- Born: 1981 (age 44–45) Belgrade, SR Serbia, SFR Yugoslavia
- Education: University of Arts in Belgrade
- Occupations: Editor; director; lecturer;
- Years active: 2002–present

= Stevan Filipović (film director) =

Serbian film director and editor

Stevan Filipović (Стеван Филиповић; born 1981) is a Serbian film editor, director and lecturer.

== Biography ==
Best known for his box-office successes, such as Šejtanov ratnik (2006), Skinning (2010) and Next to Me (2015), he is recognized for depicting social commentary through elements of fantasy. In addition to his creative work, Filipović also served as an assistant lecturer to the class of actress Mirjana Karanović at the University of Arts in Belgrade, between 2012 and 2014. Subsequently, he started teaching fundamentals of visual effects and digital postproduction at the University.

He has received a number of national accolades as well as regional ones, including a grand prix at the Pula Film Festival.

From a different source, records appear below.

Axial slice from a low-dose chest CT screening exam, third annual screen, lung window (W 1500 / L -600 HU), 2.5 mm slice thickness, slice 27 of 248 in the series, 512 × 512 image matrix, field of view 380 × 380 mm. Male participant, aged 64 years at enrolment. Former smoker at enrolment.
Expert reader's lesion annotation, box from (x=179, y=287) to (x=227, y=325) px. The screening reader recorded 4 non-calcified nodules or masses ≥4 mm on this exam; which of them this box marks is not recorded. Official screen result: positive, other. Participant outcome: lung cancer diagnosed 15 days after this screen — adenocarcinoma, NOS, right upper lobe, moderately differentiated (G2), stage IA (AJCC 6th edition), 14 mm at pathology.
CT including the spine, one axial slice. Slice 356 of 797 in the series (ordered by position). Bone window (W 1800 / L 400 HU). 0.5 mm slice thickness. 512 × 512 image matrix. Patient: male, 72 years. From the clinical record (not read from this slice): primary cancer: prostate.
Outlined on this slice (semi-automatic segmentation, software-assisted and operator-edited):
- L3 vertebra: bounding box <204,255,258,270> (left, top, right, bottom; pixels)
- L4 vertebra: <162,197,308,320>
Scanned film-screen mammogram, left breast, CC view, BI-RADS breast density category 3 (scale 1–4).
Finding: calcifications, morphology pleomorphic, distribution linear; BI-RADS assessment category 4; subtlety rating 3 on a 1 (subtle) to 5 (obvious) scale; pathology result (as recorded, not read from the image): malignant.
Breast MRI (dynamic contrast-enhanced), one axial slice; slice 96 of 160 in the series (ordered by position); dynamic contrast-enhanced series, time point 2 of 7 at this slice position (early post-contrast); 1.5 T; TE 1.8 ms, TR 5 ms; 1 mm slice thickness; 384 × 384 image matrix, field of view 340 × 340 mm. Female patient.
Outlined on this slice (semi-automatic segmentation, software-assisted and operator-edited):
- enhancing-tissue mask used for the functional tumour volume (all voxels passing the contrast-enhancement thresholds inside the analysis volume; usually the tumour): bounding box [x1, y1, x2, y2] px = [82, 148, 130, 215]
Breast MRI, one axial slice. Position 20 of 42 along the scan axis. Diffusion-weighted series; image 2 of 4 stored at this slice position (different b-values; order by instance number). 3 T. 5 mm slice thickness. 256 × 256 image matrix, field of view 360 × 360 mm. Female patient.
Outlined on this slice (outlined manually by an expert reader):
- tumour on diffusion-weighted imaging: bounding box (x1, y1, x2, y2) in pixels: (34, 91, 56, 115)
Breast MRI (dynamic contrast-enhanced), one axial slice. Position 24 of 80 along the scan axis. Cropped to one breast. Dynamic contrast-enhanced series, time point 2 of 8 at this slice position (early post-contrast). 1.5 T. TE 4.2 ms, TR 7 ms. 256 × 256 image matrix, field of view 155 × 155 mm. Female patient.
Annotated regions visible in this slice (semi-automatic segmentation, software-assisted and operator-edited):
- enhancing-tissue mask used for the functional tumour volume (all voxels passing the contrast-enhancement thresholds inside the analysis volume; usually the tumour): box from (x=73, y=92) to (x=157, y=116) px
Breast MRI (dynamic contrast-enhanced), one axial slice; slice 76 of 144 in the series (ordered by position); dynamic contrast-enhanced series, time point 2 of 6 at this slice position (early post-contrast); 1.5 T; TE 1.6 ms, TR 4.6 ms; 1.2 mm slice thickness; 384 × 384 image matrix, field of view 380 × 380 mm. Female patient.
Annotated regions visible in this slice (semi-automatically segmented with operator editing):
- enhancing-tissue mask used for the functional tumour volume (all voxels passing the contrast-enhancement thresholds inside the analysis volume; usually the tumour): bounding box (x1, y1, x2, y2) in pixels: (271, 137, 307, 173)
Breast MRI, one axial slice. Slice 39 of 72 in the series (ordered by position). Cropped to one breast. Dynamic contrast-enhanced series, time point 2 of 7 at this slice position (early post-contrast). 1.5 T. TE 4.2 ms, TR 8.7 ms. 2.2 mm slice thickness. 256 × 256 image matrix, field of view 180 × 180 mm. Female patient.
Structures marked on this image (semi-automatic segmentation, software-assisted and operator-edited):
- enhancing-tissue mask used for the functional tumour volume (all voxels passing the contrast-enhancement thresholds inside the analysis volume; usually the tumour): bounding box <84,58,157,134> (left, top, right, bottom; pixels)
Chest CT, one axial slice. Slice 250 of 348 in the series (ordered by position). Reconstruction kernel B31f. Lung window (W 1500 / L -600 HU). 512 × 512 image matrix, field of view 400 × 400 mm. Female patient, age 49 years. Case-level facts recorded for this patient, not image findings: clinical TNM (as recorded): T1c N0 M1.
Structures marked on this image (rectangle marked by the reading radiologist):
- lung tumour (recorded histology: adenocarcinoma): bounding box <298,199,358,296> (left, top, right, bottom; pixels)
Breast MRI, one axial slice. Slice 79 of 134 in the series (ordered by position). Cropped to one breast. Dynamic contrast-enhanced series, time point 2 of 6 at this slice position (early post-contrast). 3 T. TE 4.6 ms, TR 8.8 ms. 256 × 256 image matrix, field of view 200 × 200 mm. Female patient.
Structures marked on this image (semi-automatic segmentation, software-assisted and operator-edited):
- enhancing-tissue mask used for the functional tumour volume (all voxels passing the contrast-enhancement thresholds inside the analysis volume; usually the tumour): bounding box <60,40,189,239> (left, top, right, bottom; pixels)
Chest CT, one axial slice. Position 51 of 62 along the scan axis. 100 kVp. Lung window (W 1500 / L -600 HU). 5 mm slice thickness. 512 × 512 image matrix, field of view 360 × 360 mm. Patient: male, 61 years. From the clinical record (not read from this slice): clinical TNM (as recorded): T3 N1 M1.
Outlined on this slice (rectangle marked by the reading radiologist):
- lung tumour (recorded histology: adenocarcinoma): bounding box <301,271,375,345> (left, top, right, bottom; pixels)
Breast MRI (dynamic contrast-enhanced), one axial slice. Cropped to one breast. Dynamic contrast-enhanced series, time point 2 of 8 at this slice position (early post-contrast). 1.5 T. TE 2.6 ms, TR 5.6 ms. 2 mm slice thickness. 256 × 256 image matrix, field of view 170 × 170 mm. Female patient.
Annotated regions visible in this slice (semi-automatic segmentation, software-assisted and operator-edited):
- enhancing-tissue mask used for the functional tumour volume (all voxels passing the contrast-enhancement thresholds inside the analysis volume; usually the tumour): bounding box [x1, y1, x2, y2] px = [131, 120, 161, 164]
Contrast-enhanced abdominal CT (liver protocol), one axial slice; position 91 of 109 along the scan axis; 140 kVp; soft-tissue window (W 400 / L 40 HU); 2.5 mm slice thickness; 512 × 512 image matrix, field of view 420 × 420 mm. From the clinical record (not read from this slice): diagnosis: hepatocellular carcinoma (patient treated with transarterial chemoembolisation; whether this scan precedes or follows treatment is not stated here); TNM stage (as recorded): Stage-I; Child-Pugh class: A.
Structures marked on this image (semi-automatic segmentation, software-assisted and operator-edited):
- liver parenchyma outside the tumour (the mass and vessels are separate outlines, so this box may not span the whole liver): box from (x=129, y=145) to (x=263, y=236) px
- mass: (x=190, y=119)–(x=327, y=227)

In December 2021, Filipović came out as gay on Twitter.

==Selected filmography==
- Šejtanov ratnik (2006)
- Skinning (2010)
- Urgentni centar (2014–15); 3 episodes
- Next to Me (2015)
- A Good Wife (2016)
- Next To Me The Musical
- Breaking Point: A Star Wars Story (2019)
- Next To You (2023)
- Next To Us (2024)

==Selected accolades==

Awards and nominations received by Lady Gaga
Award: Year; Recipient(s); Category; Result; Ref.
FEST International Film Festival: 2016; Next to Me; Jury Prize - Best Film; Won
Jury Prize - National Program: Won
FEDEORA Jury Award: Won
Grossmann Fantastic Film and Wine Festival: 2006; Šejtanov ratnik; Hudi Mačak Award; Won
2010: Skinning; Special Jury Mention; Won
Pula Film Festival: 2015; Next to Me; Golden Arena; Won
Sarajevo Film Festival: 2015; Next to Me; Young Audience Award; Won
Festival International du Film Fantastique de Menton: 2020; Breaking Point: A Star Wars Story; Special Prize of the jury Award; Won

==Recent activity==
In 2017, Stevan Filipović has signed the Declaration on the Common Language of the Croats, Serbs, Bosniaks and Montenegrins.